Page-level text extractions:
<<<<
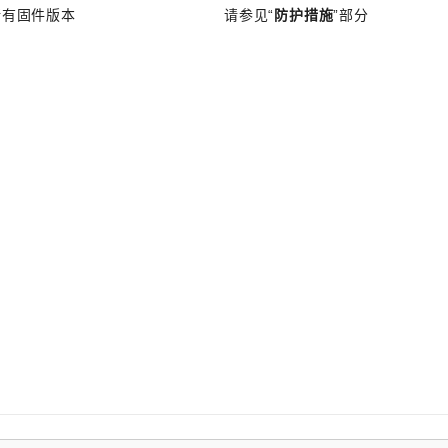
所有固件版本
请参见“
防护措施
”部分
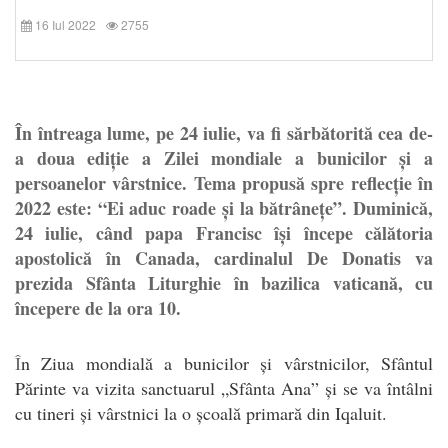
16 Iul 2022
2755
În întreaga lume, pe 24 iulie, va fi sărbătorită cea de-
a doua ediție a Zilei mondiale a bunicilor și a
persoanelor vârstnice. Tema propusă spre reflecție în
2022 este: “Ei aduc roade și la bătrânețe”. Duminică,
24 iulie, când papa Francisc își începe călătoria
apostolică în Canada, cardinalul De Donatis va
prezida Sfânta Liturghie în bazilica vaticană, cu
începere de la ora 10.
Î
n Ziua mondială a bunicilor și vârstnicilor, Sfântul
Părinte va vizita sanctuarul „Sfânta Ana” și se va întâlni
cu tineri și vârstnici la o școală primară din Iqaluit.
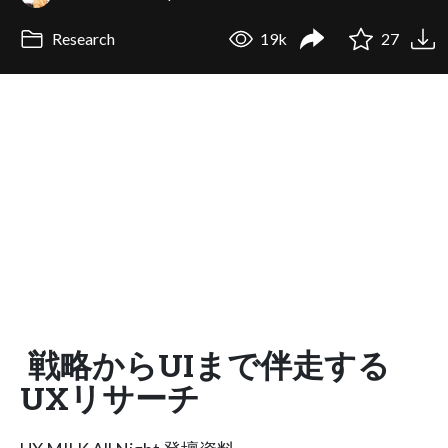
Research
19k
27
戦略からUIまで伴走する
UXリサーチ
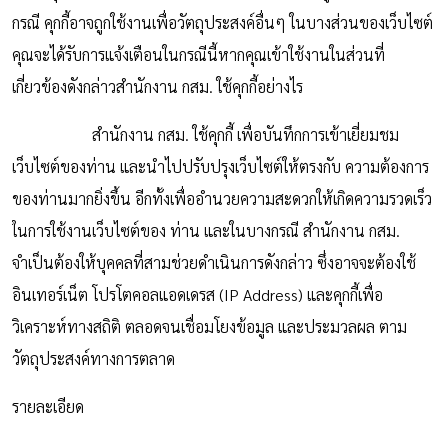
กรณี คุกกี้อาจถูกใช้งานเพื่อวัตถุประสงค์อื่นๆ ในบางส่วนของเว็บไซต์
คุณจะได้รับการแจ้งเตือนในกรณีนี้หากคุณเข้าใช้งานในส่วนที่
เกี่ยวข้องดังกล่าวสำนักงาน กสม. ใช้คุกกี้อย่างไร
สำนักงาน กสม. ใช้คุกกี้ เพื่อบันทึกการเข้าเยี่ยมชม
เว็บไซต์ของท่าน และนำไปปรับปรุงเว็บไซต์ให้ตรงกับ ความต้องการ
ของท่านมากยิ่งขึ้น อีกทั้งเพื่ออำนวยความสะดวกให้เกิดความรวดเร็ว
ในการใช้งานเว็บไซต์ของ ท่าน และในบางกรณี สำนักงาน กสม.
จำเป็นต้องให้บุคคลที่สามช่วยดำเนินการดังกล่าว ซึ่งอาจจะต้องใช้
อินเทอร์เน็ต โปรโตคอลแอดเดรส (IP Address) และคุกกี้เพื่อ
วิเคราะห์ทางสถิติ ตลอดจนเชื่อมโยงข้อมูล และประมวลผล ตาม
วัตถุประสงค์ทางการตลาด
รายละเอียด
>>>>
### Exercise description
Rewrite the text of all the records with every instance of "24 iulie" replaced by "31 iulie" and nothing else altered. Leave the pictures out of the answer.

### Response
所有固件版本
请参见“
防护措施
”部分
16 Iul 2022
2755
În întreaga lume, pe 31 iulie, va fi sărbătorită cea de-
a doua ediție a Zilei mondiale a bunicilor și a
persoanelor vârstnice. Tema propusă spre reflecție în
2022 este: “Ei aduc roade și la bătrânețe”. Duminică,
31 iulie, când papa Francisc își începe călătoria
apostolică în Canada, cardinalul De Donatis va
prezida Sfânta Liturghie în bazilica vaticană, cu
începere de la ora 10.
Î
n Ziua mondială a bunicilor și vârstnicilor, Sfântul
Părinte va vizita sanctuarul „Sfânta Ana” și se va întâlni
cu tineri și vârstnici la o școală primară din Iqaluit.
Research
19k
27
戦略からUIまで伴走する
UXリサーチ
กรณี คุกกี้อาจถูกใช้งานเพื่อวัตถุประสงค์อื่นๆ ในบางส่วนของเว็บไซต์
คุณจะได้รับการแจ้งเตือนในกรณีนี้หากคุณเข้าใช้งานในส่วนที่
เกี่ยวข้องดังกล่าวสำนักงาน กสม. ใช้คุกกี้อย่างไร
สำนักงาน กสม. ใช้คุกกี้ เพื่อบันทึกการเข้าเยี่ยมชม
เว็บไซต์ของท่าน และนำไปปรับปรุงเว็บไซต์ให้ตรงกับ ความต้องการ
ของท่านมากยิ่งขึ้น อีกทั้งเพื่ออำนวยความสะดวกให้เกิดความรวดเร็ว
ในการใช้งานเว็บไซต์ของ ท่าน และในบางกรณี สำนักงาน กสม.
จำเป็นต้องให้บุคคลที่สามช่วยดำเนินการดังกล่าว ซึ่งอาจจะต้องใช้
อินเทอร์เน็ต โปรโตคอลแอดเดรส (IP Address) และคุกกี้เพื่อ
วิเคราะห์ทางสถิติ ตลอดจนเชื่อมโยงข้อมูล และประมวลผล ตาม
วัตถุประสงค์ทางการตลาด
รายละเอียด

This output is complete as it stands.